*** Provided data ***

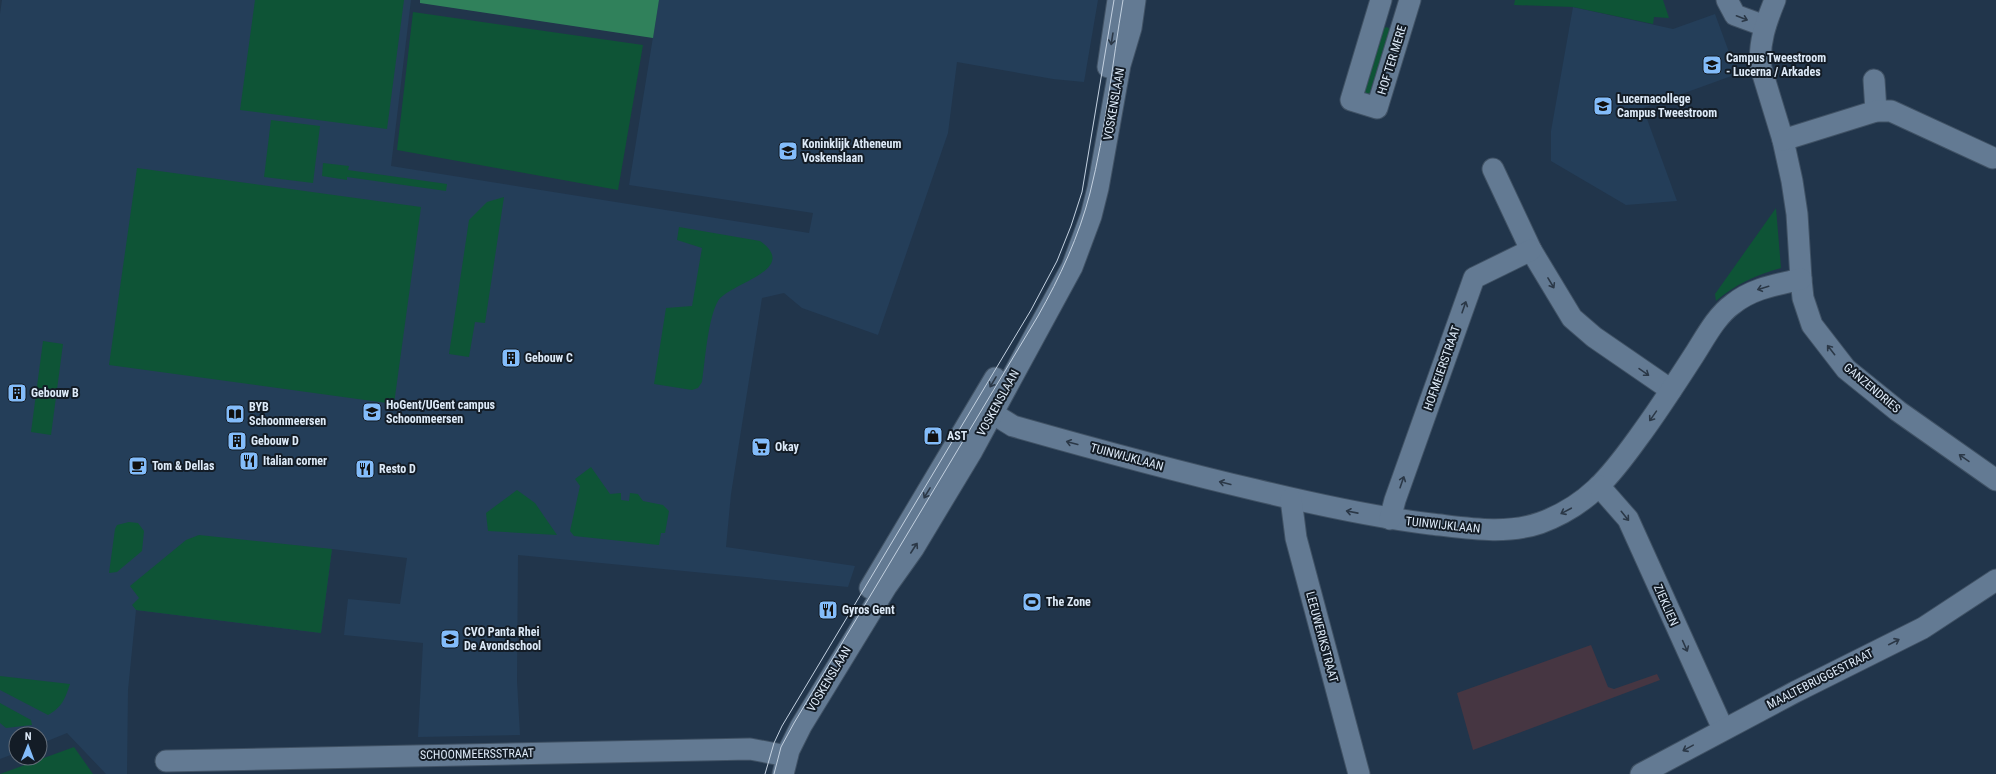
<svg xmlns="http://www.w3.org/2000/svg" width="1996" height="774" viewBox="0 0 1996 774" font-family="'Roboto Condensed',sans-serif">
	<style>
		.industrial { fill: #463642 }
		.built { fill: #243e59 }
		.green { fill: #0e5436 }
		.forest { fill: #30815b }
		.lines { fill: none; stroke-linecap: round; stroke-linejoin: round }
		.minor-casing { stroke: #405265; stroke-width: 23 }
		.minor { stroke: #637a93; stroke-width: 21 }
		.tram { stroke: #c3d1e0; stroke-width: 1 }
		.oneway { stroke: #2b3847 }
		.labels { text-anchor: middle; dominant-baseline: central; stroke-width: 4; stroke-linejoin: round; paint-order: stroke }
		.poi-label { font-size: 12px; font-weight: bold; fill: #ddeaf8; stroke: #131c26; text-anchor: start }
		.street-label { font-size: 12px; fill: #ddeaf8; stroke: #131c26 }
	</style>
	<rect width="100%" height="100%" fill="#21354b"/>
	<polygon class="industrial" points="1591,645 1608,687 1614,689 1657,674 1660,680 1473,750 1457,693"/>
	<g class="built">
		<polygon points="2,0 411,0 391,166 809,233 813,213 629,185 659,0 1098,0 1084,82 1053,79 957,62 948,133 878,335 802,308 784,293 762,298 731,494 726,547 855,566 848,587 518,555 517,681 520,735 418,737 423,643 344,635 348,599 400,604 407,558 332,549 321,633 136,610 128,690 127,774 106,774 67,733 40,744 40,734 16,734 16,753 0,759 0,14"/>
		<polygon points="1573,7 1673,29 1715,14 1737,74 1643,108 1677,201 1626,205 1551,161 1551,131"/>
	</g>
	<g class="green">
		<polygon points="255,0 404,0 387,129 240,110"/>
		<polygon points="1515,0 1663,0 1669,18 1654,17 1653,24 1573,7 1514,5"/>
		<polygon points="413,12 643,45 618,190 397,150"/>
		<polygon points="1387,27 1391,30 1369,95 1365,93 1364,91 1384,28"/>
		<polygon points="271,120 320,126 313,183 264,177"/>
		<polygon points="323,163 349,166 348,170 447,184 446,191 347,177 347,180 322,176"/>
		<polygon points="137,168 421,207 394,404 109,365"/>
		<polygon points="504,197 485,323 475,322 469,357 449,354 469,220 487,202"/>
		<path d="M 1776,208 L 1781,268 C 1756,275 1736,284 1716,301 L 1715,294 Z"/>
		<path d="M 679,227 L 760,241 C 801,270 729,283 718,301 C 708,318 705,361 702,382 L 698,388 L 692,390 L 654,384 L 666,308 L 692,306 L 702,248 L 677,240 Z"/>
		<polygon points="43,341 63,344 51,435 31,432"/>
		<polygon points="591,467 610,494 621,493 621,500 629,501 630,493 638,494 643,501 663,505 669,511 665,533 661,533 659,545 574,536 570,531 580,486 575,479"/>
		<polygon points="517,490 535,503 557,535 488,531 486,513"/>
		<polygon points="129,522 138,523 144,531 142,551 117,572 109,573 115,529 117,525"/>
		<polygon points="199,535 332,549 321,633 136,610 132,605 139,598 130,586 186,540"/>
		<path d="M 0,676 L 70,684 C 65,699 62,707 48,715 L 0,690 Z"/>
		<polygon points="0,703 31,720 32,725 6,728 0,723"/>
		<polygon points="74,747 93,774 0,774"/>
	</g>
	<polygon class="forest" points="420,0 659,0 653,38 420,3"/>
	<g class="lines">
		<g class="minor-casing">
			<g id="minor">
				<polyline points="1381,0 1351,100 1377,108 1410,0"/>
				<polyline points="1727,0 1735,15 1765,26"/>
				<path d="M 1775,0 C 1766,22 1758,44 1761,68 L 1783,140 L 1792,181 L 1797,214 L 1801,279 L 1803,298 L 1812,325 L 1846,369 L 1898,411 L 1996,480"/>
				<polyline points="1108,67 1118,0"/>
				<polyline points="1874,80 1876,111"/>
				<polyline points="1783,140 1876,111 1891,111 1993,158"/>
				<polyline points="1493,169 1531,250 1572,318 1594,337 1671,390"/>
				<path d="M 992,413 L 1013,426 C 1094,449 1175,471 1256,490 C 1314,504 1372,517 1431,524 C 1467,528 1505,535 1540,523 C 1587,506 1610,477 1638,438 C 1658,411 1676,383 1694,355 C 1705,338 1716,316 1733,304 C 1753,288 1776,285 1801,279"/>
				<polyline points="1599,486 1628,519 1723,729"/>
				<polyline points="1291,499 1296,538 1359,774"/>
				<polyline points="1390,519 1395,500 1474,278 1531,250"/>
				<polyline points="870,588 995,378"/>
				<polyline points="166,761 750,749 787,756"/>
				<polyline points="783,774 789,750 801,726 886,587 913,549 972,451 1072,267 1091,216 1098,188 1120,65 1131,28 1135,0"/>
				<polyline points="1641,774 1795,692 1923,628 1996,580"/>
			</g>
		</g>
		<use href="#minor" class="minor"/>
		<g class="tram">
			<polyline points="765,774 774,743 782,726 1031,310 1057,261 1071,226 1082,192 1114,0"/>
			<path d="M 774,774 L 781,747 L 794,723 L 1038,316 C 1060,277 1079,236 1090,193 C 1106,130 1112,64 1123,0"/>
		</g>
	</g>
	<defs><path id="oneway-shaft" d="M-6 0H5M1.5-3L5.5 0L1.5 3" fill="none" stroke-width="1.6" stroke-linecap="round" stroke-linejoin="round"/></defs>
	<g class="oneway">
		<use href="#oneway-shaft" transform="translate(1742 18) rotate(21)"/>
		<use href="#oneway-shaft" transform="translate(1112 39) rotate(99)"/>
		<use href="#oneway-shaft" transform="translate(1551 283) rotate(59)"/>
		<use href="#oneway-shaft" transform="translate(1763 288) rotate(163)"/>
		<use href="#oneway-shaft" transform="translate(1464 307) rotate(-71)"/>
		<use href="#oneway-shaft" transform="translate(1831 350) rotate(-128)"/>
		<use href="#oneway-shaft" transform="translate(1644 372) rotate(35)"/>
		<use href="#oneway-shaft" transform="translate(993 382) rotate(121)"/>
		<use href="#oneway-shaft" transform="translate(1653 416) rotate(125)"/>
		<use href="#oneway-shaft" transform="translate(1072 443) rotate(-165)"/>
		<use href="#oneway-shaft" transform="translate(1964 458) rotate(-145)"/>
		<use href="#oneway-shaft" transform="translate(1402 482) rotate(-71)"/>
		<use href="#oneway-shaft" transform="translate(1225 483) rotate(-166)"/>
		<use href="#oneway-shaft" transform="translate(927 493) rotate(121)"/>
		<use href="#oneway-shaft" transform="translate(1566 511) rotate(152)"/>
		<use href="#oneway-shaft" transform="translate(1352 512) rotate(-169)"/>
		<use href="#oneway-shaft" transform="translate(1625 516) rotate(51)"/>
		<use href="#oneway-shaft" transform="translate(914 548) rotate(-57)"/>
		<use href="#oneway-shaft" transform="translate(1894 642) rotate(-27)"/>
		<use href="#oneway-shaft" transform="translate(1685 646) rotate(66)"/>
		<use href="#oneway-shaft" transform="translate(1688 748) rotate(151)"/>
	</g>
	<defs>
		<g id="school-square" transform="scale(1)"><rect x="-9" y="-9" width="18" height="18" rx="4" fill="#83bcfa" stroke="#131c26"/><path d="M0-5L7-2L0 1L-7-2ZM-4 1L0 2.5L4 1V4Q0 6-4 4Z" fill="#111"/></g>
		<g id="building-square" transform="scale(1)"><rect x="-9" y="-9" width="18" height="18" rx="4" fill="#83bcfa" stroke="#131c26"/><path d="M-4-6H4V6H1V3H-1V6H-4ZM-2.5-4.3h1.7v1.8h-1.7ZM.8-4.3h1.7v1.8H.8ZM-2.5-1h1.7V.8h-1.7ZM.8-1h1.7V.8H.8Z" fill="#111"/></g>
		<g id="university-square" transform="scale(1)"><rect x="-9" y="-9" width="18" height="18" rx="4" fill="#83bcfa" stroke="#131c26"/><path d="M0-5L7-2L0 1L-7-2ZM-4 1L0 2.5L4 1V4Q0 6-4 4Z" fill="#111"/></g>
		<g id="library-square" transform="scale(1)"><rect x="-9" y="-9" width="18" height="18" rx="4" fill="#83bcfa" stroke="#131c26"/><path d="M-6-4Q-3-5.5-.7-3.5V5Q-3 3-6 4ZM6-4Q3-5.5 .7-3.5V5Q3 3 6 4Z" fill="#111"/></g>
		<g id="shop-square" transform="scale(1)"><rect x="-9" y="-9" width="18" height="18" rx="4" fill="#83bcfa" stroke="#131c26"/><path d="M-5-2.5h2.3a2.7 3.5 0 0 1 5.4 0H5L5.5 6h-11ZM-1.5-2.5h3a1.5 2.3 0 0 0-3 0Z" fill="#111"/></g>
		<g id="supermarket-square" transform="scale(1)"><rect x="-9" y="-9" width="18" height="18" rx="4" fill="#83bcfa" stroke="#131c26"/><path d="M-6-5.5h2.5l.6 2H6L4.5 2H-2.5L-4.4-4H-6ZM-1.5 3.2a1.3 1.3 0 1 0 .1 0ZM3 3.2a1.3 1.3 0 1 0 .1 0Z" fill="#111"/></g>
		<g id="restaurant-square" transform="scale(1)"><rect x="-9" y="-9" width="18" height="18" rx="4" fill="#83bcfa" stroke="#131c26"/><path d="M-5-6h1v4h1v-4h1v4h1v-4h1v5L-1.5 .5V6h-2V.5L-5-1ZM5-6V6H3V1.5H1.5Q1.5-4 5-6Z" fill="#111"/></g>
		<g id="cafe-square" transform="scale(1)"><rect x="-9" y="-9" width="18" height="18" rx="4" fill="#83bcfa" stroke="#131c26"/><path d="M-5.5-4.5H6V0H3Q3 3.5 0 3.5H-2.5Q-5.5 3.5-5.5 0ZM3-3.2v2h1.7v-2ZM-6 4.5H4V6H-6Z" fill="#111"/></g>
		<g id="stadium-square" transform="scale(1)"><rect x="-9" y="-9" width="18" height="18" rx="4" fill="#83bcfa" stroke="#131c26"/><path d="M0-5a6.5 5 0 1 0 0 10a6.5 5 0 1 0 0-10ZM-3.5-1.8h7v3.6h-7Z" fill="#111"/></g>
	</defs>
	<g fill-rule="evenodd">
		<use href="#school-square" x="1712" y="65"/>
		<use href="#school-square" x="1603" y="106"/>
		<use href="#school-square" x="788" y="151"/>
		<use href="#building-square" x="511" y="358"/>
		<use href="#building-square" x="17" y="393"/>
		<use href="#university-square" x="372" y="412"/>
		<use href="#library-square" x="235" y="414"/>
		<use href="#shop-square" x="933" y="436"/>
		<use href="#building-square" x="237" y="441"/>
		<use href="#supermarket-square" x="761" y="447"/>
		<use href="#restaurant-square" x="249" y="461"/>
		<use href="#cafe-square" x="138" y="466"/>
		<use href="#restaurant-square" x="365" y="469"/>
		<use href="#stadium-square" x="1032" y="602"/>
		<use href="#restaurant-square" x="828" y="610"/>
		<use href="#school-square" x="450" y="639"/>
	</g>
	<g class="labels">
		<g class="poi-label">
			<text x="1726" y="58">Campus Tweestroom<tspan x="1726" dy="14">- Lucerna / Arkades</tspan></text>
			<text x="1617" y="99">Lucernacollege<tspan x="1617" dy="14">Campus Tweestroom</tspan></text>
			<text x="802" y="144">Koninklijk Atheneum<tspan x="802" dy="14">Voskenslaan</tspan></text>
			<text x="525" y="358">Gebouw C</text>
			<text x="31" y="393">Gebouw B</text>
			<text x="386" y="405">HoGent/UGent campus<tspan x="386" dy="14">Schoonmeersen</tspan></text>
			<text x="249" y="407">BYB<tspan x="249" dy="14">Schoonmeersen</tspan></text>
			<text x="947" y="436">AST</text>
			<text x="251" y="441">Gebouw D</text>
			<text x="775" y="447">Okay</text>
			<text x="263" y="461">Italian corner</text>
			<text x="152" y="466">Tom &amp; Dellas</text>
			<text x="379" y="469">Resto D</text>
			<text x="1046" y="602">The Zone</text>
			<text x="842" y="610">Gyros Gent</text>
			<text x="464" y="632">CVO Panta Rhei<tspan x="464" dy="14">De Avondschool</tspan></text>
		</g>
		<g class="street-label">
			<text transform="translate(1392 60) rotate(-73)">HOF TER MERE</text>
			<text transform="translate(1114 104) rotate(-80)">VOSKENSLAAN</text>
			<text transform="translate(1442 368) rotate(-71)">HOFMEIERSTRAAT</text>
			<text transform="translate(1872 388) rotate(40)">GANZENDRIES</text>
			<text transform="translate(998 403) rotate(-61)">VOSKENSLAAN</text>
			<text transform="translate(1127 457) rotate(15)">TUINWIJKLAAN</text>
			<text transform="translate(1443 525) rotate(6)">TUINWIJKLAAN</text>
			<text transform="translate(1666 605) rotate(66)">ZIEKLIEN</text>
			<text transform="translate(1322 637) rotate(75)">LEEUWERIKSTRAAT</text>
			<text transform="translate(829 679) rotate(-59)">VOSKENSLAAN</text>
			<text transform="translate(1820 679) rotate(-27)">MAALTEBRUGGESTRAAT</text>
			<text transform="translate(477 754) rotate(-1)">SCHOONMEERSSTRAAT</text>
		</g>
	</g>
	<g transform="translate(28 746) rotate(1)"><circle r="19" fill="#131c26" stroke="#646e7a"/>
	<path d="M0-3L7 15L0 10L-7 15Z" fill="#83bcfa"/>
	<text y="-6" font-size="11" font-weight="bold" text-anchor="middle" fill="#ddeaf8">N</text>
	</g>
</svg>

*** End of Provided data ***

§ Task goal
Number of lines above with the word "industrial": supply it alone.

§ Result of the task
2